I told her that we were having a dinner party and she was cordially not invited. “Americans only,” I said.
She pointed to my scar and asked me what happened to my head, I guess because Hank hadn’t told her, and so I filled her in on what the US government had done to me. She got tired of that story quickly, because she doesn’t give two rat shits about the USA, let alone its combat veterans. I know because in the middle of my story, she interrupted, saying she was staying at the Four Seasons, and to please have Hank contact her as soon as possible. Her fickle ass suddenly wanted to be part of my family again.
I asked her if sex with a global warming theorist had cooled down, which I thought was a pretty good joke, but she didn’t acknowledge it. She just got in the cab, and it drove away.

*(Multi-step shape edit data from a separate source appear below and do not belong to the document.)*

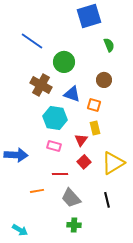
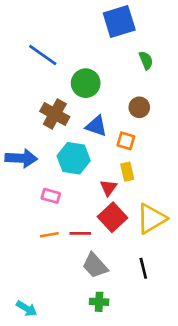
pink rectangle: (54, 146) -> (51, 196), moved
blue arrow: (16, 155) -> (21, 158), moved
red square: (84, 162) -> (112, 217), size x1.5
orange line: (37, 191) -> (49, 235), moved

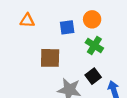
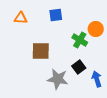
orange circle: (92, 19) -> (96, 29), moved
blue square: (67, 27) -> (56, 15), moved

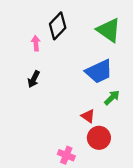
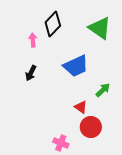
blue trapezoid: (99, 71) -> (76, 66), moved

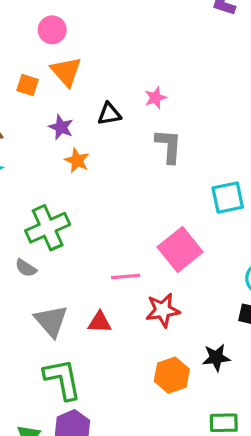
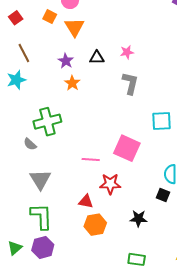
orange square: (28, 85) -> (50, 17), moved
pink square: (180, 250) -> (127, 148), turned -36
red triangle: (100, 322) -> (86, 201), moved
orange hexagon: (172, 375) -> (95, 225), moved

I went back inside and tried to enjoy the dinner party, but I kept feeling as though I had done something wrong, even though I knew letting Femke into Hank’s home would have absolutely destroyed our melting-pot dinner. My mind was certain that Hank would be better off with Sue, but my heart kept asking questions, especially since I knew Ella had been doing a lot of crying about missing her mother. Her sobbing had woken me up in the middle of the night a few times, and that was awful. It sounded like someone was trying to kill her in her bed, and it reminded me of the many times Jessica’s crying woke me up.
Hank always beat me to Ella’s room, and he was pretty good at calming her and getting her back to sleep, but I knew it was wearing my son down, being both father and mother, especially since he had to take care of his mentally fucked-up father too, who was always having seizures and ending up in the hospital talking to crooks and skiers.